怪談を入口にしながら、その一つひとつに、私なりの答え合わせをしていく。それがこのチャンネルの試みです。
取り上げる怪談は、私がこれまでブログに書いてきた話だけではありません。
古くから各地で語り継がれてきた怪談も紹介しながら、その一つひとつに、動画のために新しく書き下ろした霊的な読み解きを添えていきます。
よく知られた怖い話の奥にも、まだ語られていない「答え」が隠れているのです。
怖さは、扉にすぎません。その扉の向こうに、「では、この世界はどうなっているのか」という、もっと大きな問いへの答えが広がっています。
ぞっとする物語のあとに、ふっと心が温かくなり、目に見えない世界への見方が変わっている。そんな時間をお届けしたいのです。
日本人は、もともと「答え」を知っていた
思えば日本には、怪談を通して命の理を語り継ぐ、深い文化があります。
明治の日本を愛した文人、小泉八雲(ラフカディオ・ハーン)は、各地の怪談を丹念に集め、『怪談(Kwaidan)』として書き残しました。
彼が惹かれたのは、恐怖そのものではありません。その物語の奥に息づく、日本人の死生観、そして目に見えないものへの敬いのまなざしでした。
お盆に迎え火を焚き、ご先祖を家に招く。そんな私たちの暮らしの中には、「亡くなった人は、いなくなるのではない」という感覚が、今も静かに流れています。
怪談を怖がる心と、ご先祖を大切にする心は、実は地続きなのです。
「怪談の答え合わせ」で私がしたいのは、この、日本人がもともと知っていたはずの感覚を、もう一度そっと思い出していただくことです。
この夏、始めてみてください
チャンネルでは、これから一本ずつ、怪談とその答え合わせをお届けしていきます。夜、一日の終わりに、そっと再生していただけたらうれしく思います。
楽しみ方を、いくつかお伝えしておきます。
・まずは、怪談そのものを味わってください。素直に感じていただいて大丈夫です。
・そのあとの「答え合わせ」を、ご自分の心と照らし合わせてみてください。腑に落ちる部分がきっとあるはずです。
・気になった回は、繰り返し聞いてみてください。二度目には、一度目と違う景色が見えてきます。
・チャンネル登録をして、続きを受け取ってください。怪談は、積み重なるほど、見えてくる世界が深くなります。
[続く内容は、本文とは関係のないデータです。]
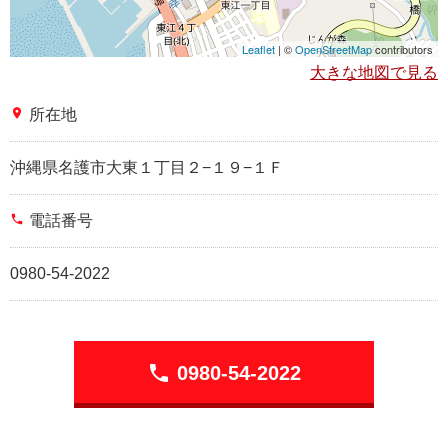
Leaflet
| ©
OpenStreetMap
contributors
大きな地図で見る
place
所在地
沖縄県名護市大東１丁目２−１９−１Ｆ
phone
電話番号
0980-54-2022
phone
0980-54-2022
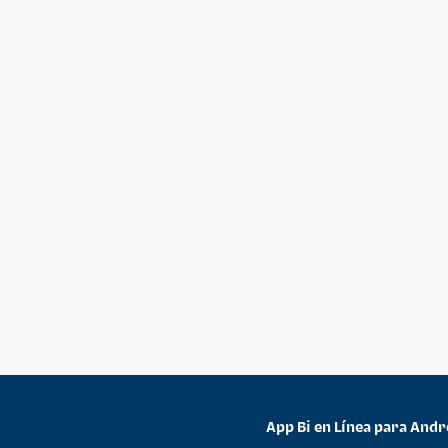
App Bi en Línea para Andr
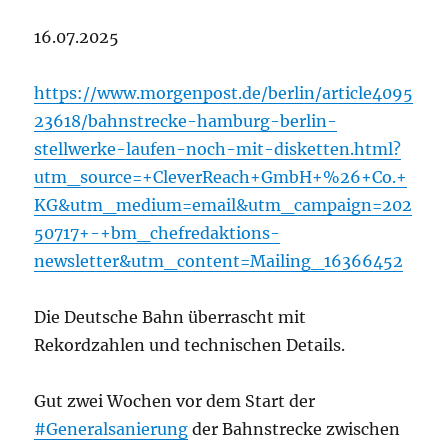
16.07.2025
https://www.morgenpost.de/berlin/article4095
23618/bahnstrecke-hamburg-berlin-
stellwerke-laufen-noch-mit-disketten.html?
utm_source=+CleverReach+GmbH+%26+Co.+
KG&utm_medium=email&utm_campaign=202
50717+-+bm_chefredaktions-
newsletter&utm_content=Mailing_16366452
Die Deutsche Bahn überrascht mit
Rekordzahlen und technischen Details.
Gut zwei Wochen vor dem Start der
#Generalsanierung
der Bahnstrecke zwischen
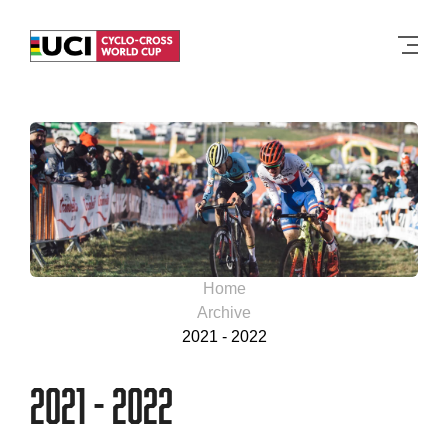
Men
Home
Archive
2021 - 2022
2021 - 2022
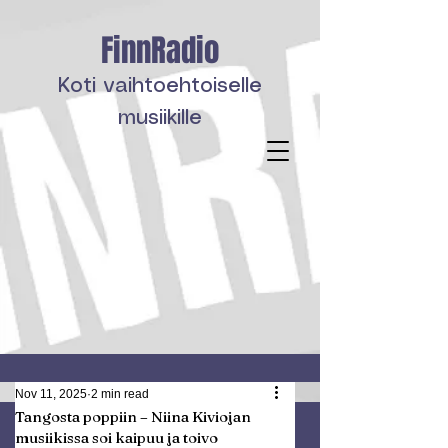
FinnRadio
Koti vaihtoehtoiselle
musiikille
Nov 11, 2025
2 min read
Tangosta poppiin – Niina Kiviojan
musiikissa soi kaipuu ja toivo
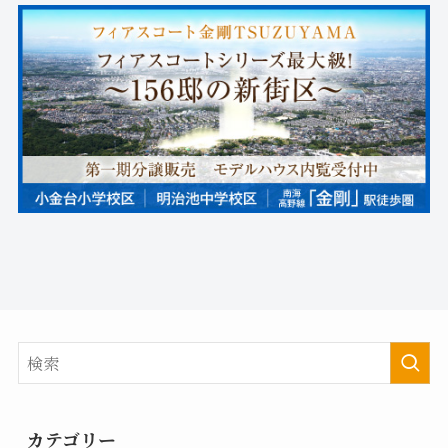
カテゴリー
怖い話が好きな方も、怖いのは少し苦手だという方も、どうぞ気軽にのぞいてみてください。
このチャンネルが目指しているのは、恐怖で心を消耗させることではなく、恐怖の向こう側にある、静かな安心へとご案内することですから。
暗がりを、ただ怖がるだけの夏から、暗がりの向こうに光を見つける夏へ。
この小さなチャンネルが、あなたのそんな夜の、ささやかな伴走者になれたなら。心から、そう願っています。